SUTENT (sunitinib malate) capsules are supplied as printed hard shell capsules containing sunitinib malate equivalent to 12.5 mg, 25 mg, 37.5 mg or 50 mg of sunitinib together with mannitol, croscarmellose sodium, povidone (K-25) and magnesium stearate as inactive ingredients.

The orange gelatin capsule shells contain titanium dioxide and red iron oxide. The caramel gelatin capsule shells contain titanium dioxide, red iron oxide, yellow iron oxide, and black iron oxide. The yellow gelatin capsule shells contain titanium dioxide and yellow iron oxide. The white printing ink contains shellac, propylene glycol, sodium hydroxide, povidone, and titanium dioxide. The black printing ink contains shellac, propylene glycol, potassium hydroxide, and black iron oxide.

12 CLINICAL PHARMACOLOGY

12.1 Mechanism of Action

Sunitinib is a small molecule that inhibits multiple receptor tyrosine kinases (RTKs), some of which are implicated in tumor growth, pathologic angiogenesis, and metastatic progression of cancer. Sunitinib was evaluated for its inhibitory activity against a variety of kinases (>80 kinases) and was identified as an inhibitor of platelet-derived growth factor receptors (PDGFRα and PDGFRβ), vascular endothelial growth factor receptors (VEGFR1, VEGFR2, and VEGFR3), stem cell factor receptor (KIT), Fms-like tyrosine kinase-3 (FLT3), colony stimulating factor receptor Type 1 (CSF-1R), and the glial cell-line derived neurotrophic factor receptor (RET).
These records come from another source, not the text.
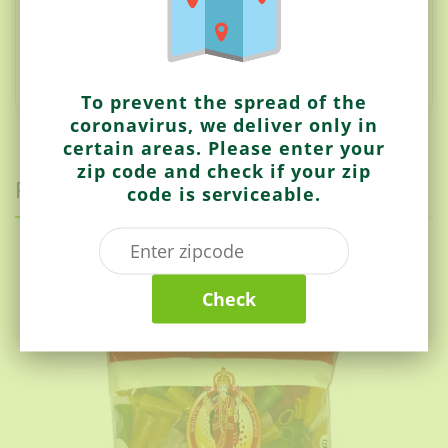
accompany a meal.
They come in a variety of colours
and shapes such as stars, hollow tubes, and flat
squares, Gear rings, Aeroplane and different animals
shapes.
To prevent the spread of the
coronavirus, we deliver only in
certain areas. Please enter your
zip code and check if your zip
Related items
code is serviceable.
Laxmi
Check
Fryums (Beugal Big)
Sunitinib inhibition of the activity of these RTKs has been demonstrated in biochemical and cellular assays, and inhibition of function has been demonstrated in cell proliferation assays. The primary metabolite exhibits similar potency compared to sunitinib in biochemical and cellular assays.

Sunitinib inhibited the phosphorylation of multiple RTKs (PDGFRβ, VEGFR2, KIT) in tumor xenografts expressing RTK targets in vivo and demonstrated inhibition of tumor growth or tumor regression and/or inhibited metastases in some experimental models of cancer. Sunitinib demonstrated the ability to inhibit growth of tumor cells expressing dysregulated target RTKs (PDGFR, RET, or KIT) in vitro and to inhibit PDGFRβ- and VEGFR2-dependent tumor angiogenesis in vivo.

12.2 Pharmacodynamics

Cardiac Electrophysiology

SUTENT can cause QT interval prolongation in a dose-dependent manner, which may lead to an increased risk for ventricular arrhythmias including Torsade de Pointes [see Warnings and Precautions (5.3)].

12.3 Pharmacokinetics

The pharmacokinetics of sunitinib and sunitinib malate have been evaluated in healthy volunteers and in patients with solid tumors.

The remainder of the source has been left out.